### Data to examine
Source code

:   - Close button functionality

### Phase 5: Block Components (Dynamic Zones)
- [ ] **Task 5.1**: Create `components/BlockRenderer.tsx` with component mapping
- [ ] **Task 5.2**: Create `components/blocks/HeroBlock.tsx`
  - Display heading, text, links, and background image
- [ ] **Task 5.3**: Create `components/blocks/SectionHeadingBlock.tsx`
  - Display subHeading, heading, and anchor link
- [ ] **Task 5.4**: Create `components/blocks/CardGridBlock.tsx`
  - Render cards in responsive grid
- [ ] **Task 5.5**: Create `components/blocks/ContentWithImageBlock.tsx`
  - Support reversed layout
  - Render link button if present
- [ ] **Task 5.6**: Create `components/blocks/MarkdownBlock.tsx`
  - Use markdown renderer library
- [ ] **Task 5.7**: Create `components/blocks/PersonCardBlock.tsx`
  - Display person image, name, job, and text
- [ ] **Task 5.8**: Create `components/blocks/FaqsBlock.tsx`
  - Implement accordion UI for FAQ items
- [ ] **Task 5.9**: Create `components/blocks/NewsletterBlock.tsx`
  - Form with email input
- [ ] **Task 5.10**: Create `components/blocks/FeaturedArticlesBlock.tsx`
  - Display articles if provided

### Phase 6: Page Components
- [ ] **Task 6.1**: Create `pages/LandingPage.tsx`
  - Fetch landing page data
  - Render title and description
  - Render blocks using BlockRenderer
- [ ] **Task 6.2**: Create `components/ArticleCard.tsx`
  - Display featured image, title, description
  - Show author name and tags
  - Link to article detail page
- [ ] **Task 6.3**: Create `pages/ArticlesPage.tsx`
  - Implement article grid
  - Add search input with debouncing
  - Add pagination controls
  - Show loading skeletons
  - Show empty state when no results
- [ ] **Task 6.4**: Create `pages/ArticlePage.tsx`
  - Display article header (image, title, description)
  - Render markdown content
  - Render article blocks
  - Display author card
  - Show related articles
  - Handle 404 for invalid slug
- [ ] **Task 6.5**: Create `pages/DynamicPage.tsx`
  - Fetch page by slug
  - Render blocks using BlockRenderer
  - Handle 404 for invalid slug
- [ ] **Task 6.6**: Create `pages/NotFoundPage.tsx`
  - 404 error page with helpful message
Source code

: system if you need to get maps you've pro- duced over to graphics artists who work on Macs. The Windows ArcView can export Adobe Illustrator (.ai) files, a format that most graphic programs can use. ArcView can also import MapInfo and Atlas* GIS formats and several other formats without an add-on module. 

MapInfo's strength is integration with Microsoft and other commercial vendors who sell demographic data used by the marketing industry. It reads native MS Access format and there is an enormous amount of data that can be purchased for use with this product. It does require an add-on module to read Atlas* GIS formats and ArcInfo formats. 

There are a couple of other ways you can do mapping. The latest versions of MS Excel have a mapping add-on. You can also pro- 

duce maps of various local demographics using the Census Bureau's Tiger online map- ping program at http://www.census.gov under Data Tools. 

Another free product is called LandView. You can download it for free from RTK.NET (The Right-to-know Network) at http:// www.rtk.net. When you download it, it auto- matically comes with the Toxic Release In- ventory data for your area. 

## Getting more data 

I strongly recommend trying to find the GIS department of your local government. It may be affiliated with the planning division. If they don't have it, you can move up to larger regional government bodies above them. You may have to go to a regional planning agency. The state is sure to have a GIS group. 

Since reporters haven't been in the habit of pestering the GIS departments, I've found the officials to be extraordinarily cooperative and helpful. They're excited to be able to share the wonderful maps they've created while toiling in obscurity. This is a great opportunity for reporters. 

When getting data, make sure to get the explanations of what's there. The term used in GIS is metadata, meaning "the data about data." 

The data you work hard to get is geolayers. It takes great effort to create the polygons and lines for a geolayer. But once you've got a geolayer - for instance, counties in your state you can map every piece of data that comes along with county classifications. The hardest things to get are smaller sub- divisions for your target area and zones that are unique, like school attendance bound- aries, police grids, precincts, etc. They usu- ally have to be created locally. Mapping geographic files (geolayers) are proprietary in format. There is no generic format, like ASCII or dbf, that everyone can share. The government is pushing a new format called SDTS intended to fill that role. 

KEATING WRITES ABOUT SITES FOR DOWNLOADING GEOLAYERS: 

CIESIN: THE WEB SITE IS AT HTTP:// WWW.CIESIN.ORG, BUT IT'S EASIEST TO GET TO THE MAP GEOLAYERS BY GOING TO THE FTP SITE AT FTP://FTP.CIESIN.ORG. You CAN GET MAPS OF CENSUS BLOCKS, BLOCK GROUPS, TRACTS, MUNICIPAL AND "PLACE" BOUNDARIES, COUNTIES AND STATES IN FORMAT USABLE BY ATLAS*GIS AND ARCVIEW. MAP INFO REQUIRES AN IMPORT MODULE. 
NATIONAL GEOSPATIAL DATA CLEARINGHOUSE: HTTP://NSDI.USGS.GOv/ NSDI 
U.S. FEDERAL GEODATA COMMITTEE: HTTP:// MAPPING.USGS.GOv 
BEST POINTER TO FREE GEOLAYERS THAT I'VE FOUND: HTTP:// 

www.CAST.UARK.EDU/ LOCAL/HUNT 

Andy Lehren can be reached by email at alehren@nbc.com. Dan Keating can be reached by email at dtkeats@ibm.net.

### The task
The data is to be given again in full, with every line exact.

### Response
Source code

:   - Close button functionality

### Phase 5: Block Components (Dynamic Zones)
- [ ] **Task 5.1**: Create `components/BlockRenderer.tsx` with component mapping
- [ ] **Task 5.2**: Create `components/blocks/HeroBlock.tsx`
  - Display heading, text, links, and background image
- [ ] **Task 5.3**: Create `components/blocks/SectionHeadingBlock.tsx`
  - Display subHeading, heading, and anchor link
- [ ] **Task 5.4**: Create `components/blocks/CardGridBlock.tsx`
  - Render cards in responsive grid
- [ ] **Task 5.5**: Create `components/blocks/ContentWithImageBlock.tsx`
  - Support reversed layout
  - Render link button if present
- [ ] **Task 5.6**: Create `components/blocks/MarkdownBlock.tsx`
  - Use markdown renderer library
- [ ] **Task 5.7**: Create `components/blocks/PersonCardBlock.tsx`
  - Display person image, name, job, and text
- [ ] **Task 5.8**: Create `components/blocks/FaqsBlock.tsx`
  - Implement accordion UI for FAQ items
- [ ] **Task 5.9**: Create `components/blocks/NewsletterBlock.tsx`
  - Form with email input
- [ ] **Task 5.10**: Create `components/blocks/FeaturedArticlesBlock.tsx`
  - Display articles if provided

### Phase 6: Page Components
- [ ] **Task 6.1**: Create `pages/LandingPage.tsx`
  - Fetch landing page data
  - Render title and description
  - Render blocks using BlockRenderer
- [ ] **Task 6.2**: Create `components/ArticleCard.tsx`
  - Display featured image, title, description
  - Show author name and tags
  - Link to article detail page
- [ ] **Task 6.3**: Create `pages/ArticlesPage.tsx`
  - Implement article grid
  - Add search input with debouncing
  - Add pagination controls
  - Show loading skeletons
  - Show empty state when no results
- [ ] **Task 6.4**: Create `pages/ArticlePage.tsx`
  - Display article header (image, title, description)
  - Render markdown content
  - Render article blocks
  - Display author card
  - Show related articles
  - Handle 404 for invalid slug
- [ ] **Task 6.5**: Create `pages/DynamicPage.tsx`
  - Fetch page by slug
  - Render blocks using BlockRenderer
  - Handle 404 for invalid slug
- [ ] **Task 6.6**: Create `pages/NotFoundPage.tsx`
  - 404 error page with helpful message
Source code

: system if you need to get maps you've pro- duced over to graphics artists who work on Macs. The Windows ArcView can export Adobe Illustrator (.ai) files, a format that most graphic programs can use. ArcView can also import MapInfo and Atlas* GIS formats and several other formats without an add-on module. 

MapInfo's strength is integration with Microsoft and other commercial vendors who sell demographic data used by the marketing industry. It reads native MS Access format and there is an enormous amount of data that can be purchased for use with this product. It does require an add-on module to read Atlas* GIS formats and ArcInfo formats. 

There are a couple of other ways you can do mapping. The latest versions of MS Excel have a mapping add-on. You can also pro- 

duce maps of various local demographics using the Census Bureau's Tiger online map- ping program at http://www.census.gov under Data Tools. 

Another free product is called LandView. You can download it for free from RTK.NET (The Right-to-know Network) at http:// www.rtk.net. When you download it, it auto- matically comes with the Toxic Release In- ventory data for your area. 

## Getting more data 

I strongly recommend trying to find the GIS department of your local government. It may be affiliated with the planning division. If they don't have it, you can move up to larger regional government bodies above them. You may have to go to a regional planning agency. The state is sure to have a GIS group. 

Since reporters haven't been in the habit of pestering the GIS departments, I've found the officials to be extraordinarily cooperative and helpful. They're excited to be able to share the wonderful maps they've created while toiling in obscurity. This is a great opportunity for reporters. 

When getting data, make sure to get the explanations of what's there. The term used in GIS is metadata, meaning "the data about data." 

The data you work hard to get is geolayers. It takes great effort to create the polygons and lines for a geolayer. But once you've got a geolayer - for instance, counties in your state you can map every piece of data that comes along with county classifications. The hardest things to get are smaller sub- divisions for your target area and zones that are unique, like school attendance bound- aries, police grids, precincts, etc. They usu- ally have to be created locally. Mapping geographic files (geolayers) are proprietary in format. There is no generic format, like ASCII or dbf, that everyone can share. The government is pushing a new format called SDTS intended to fill that role. 

KEATING WRITES ABOUT SITES FOR DOWNLOADING GEOLAYERS: 

CIESIN: THE WEB SITE IS AT HTTP:// WWW.CIESIN.ORG, BUT IT'S EASIEST TO GET TO THE MAP GEOLAYERS BY GOING TO THE FTP SITE AT FTP://FTP.CIESIN.ORG. You CAN GET MAPS OF CENSUS BLOCKS, BLOCK GROUPS, TRACTS, MUNICIPAL AND "PLACE" BOUNDARIES, COUNTIES AND STATES IN FORMAT USABLE BY ATLAS*GIS AND ARCVIEW. MAP INFO REQUIRES AN IMPORT MODULE. 
NATIONAL GEOSPATIAL DATA CLEARINGHOUSE: HTTP://NSDI.USGS.GOv/ NSDI 
U.S. FEDERAL GEODATA COMMITTEE: HTTP:// MAPPING.USGS.GOv 
BEST POINTER TO FREE GEOLAYERS THAT I'VE FOUND: HTTP:// 

www.CAST.UARK.EDU/ LOCAL/HUNT 

Andy Lehren can be reached by email at alehren@nbc.com. Dan Keating can be reached by email at dtkeats@ibm.net.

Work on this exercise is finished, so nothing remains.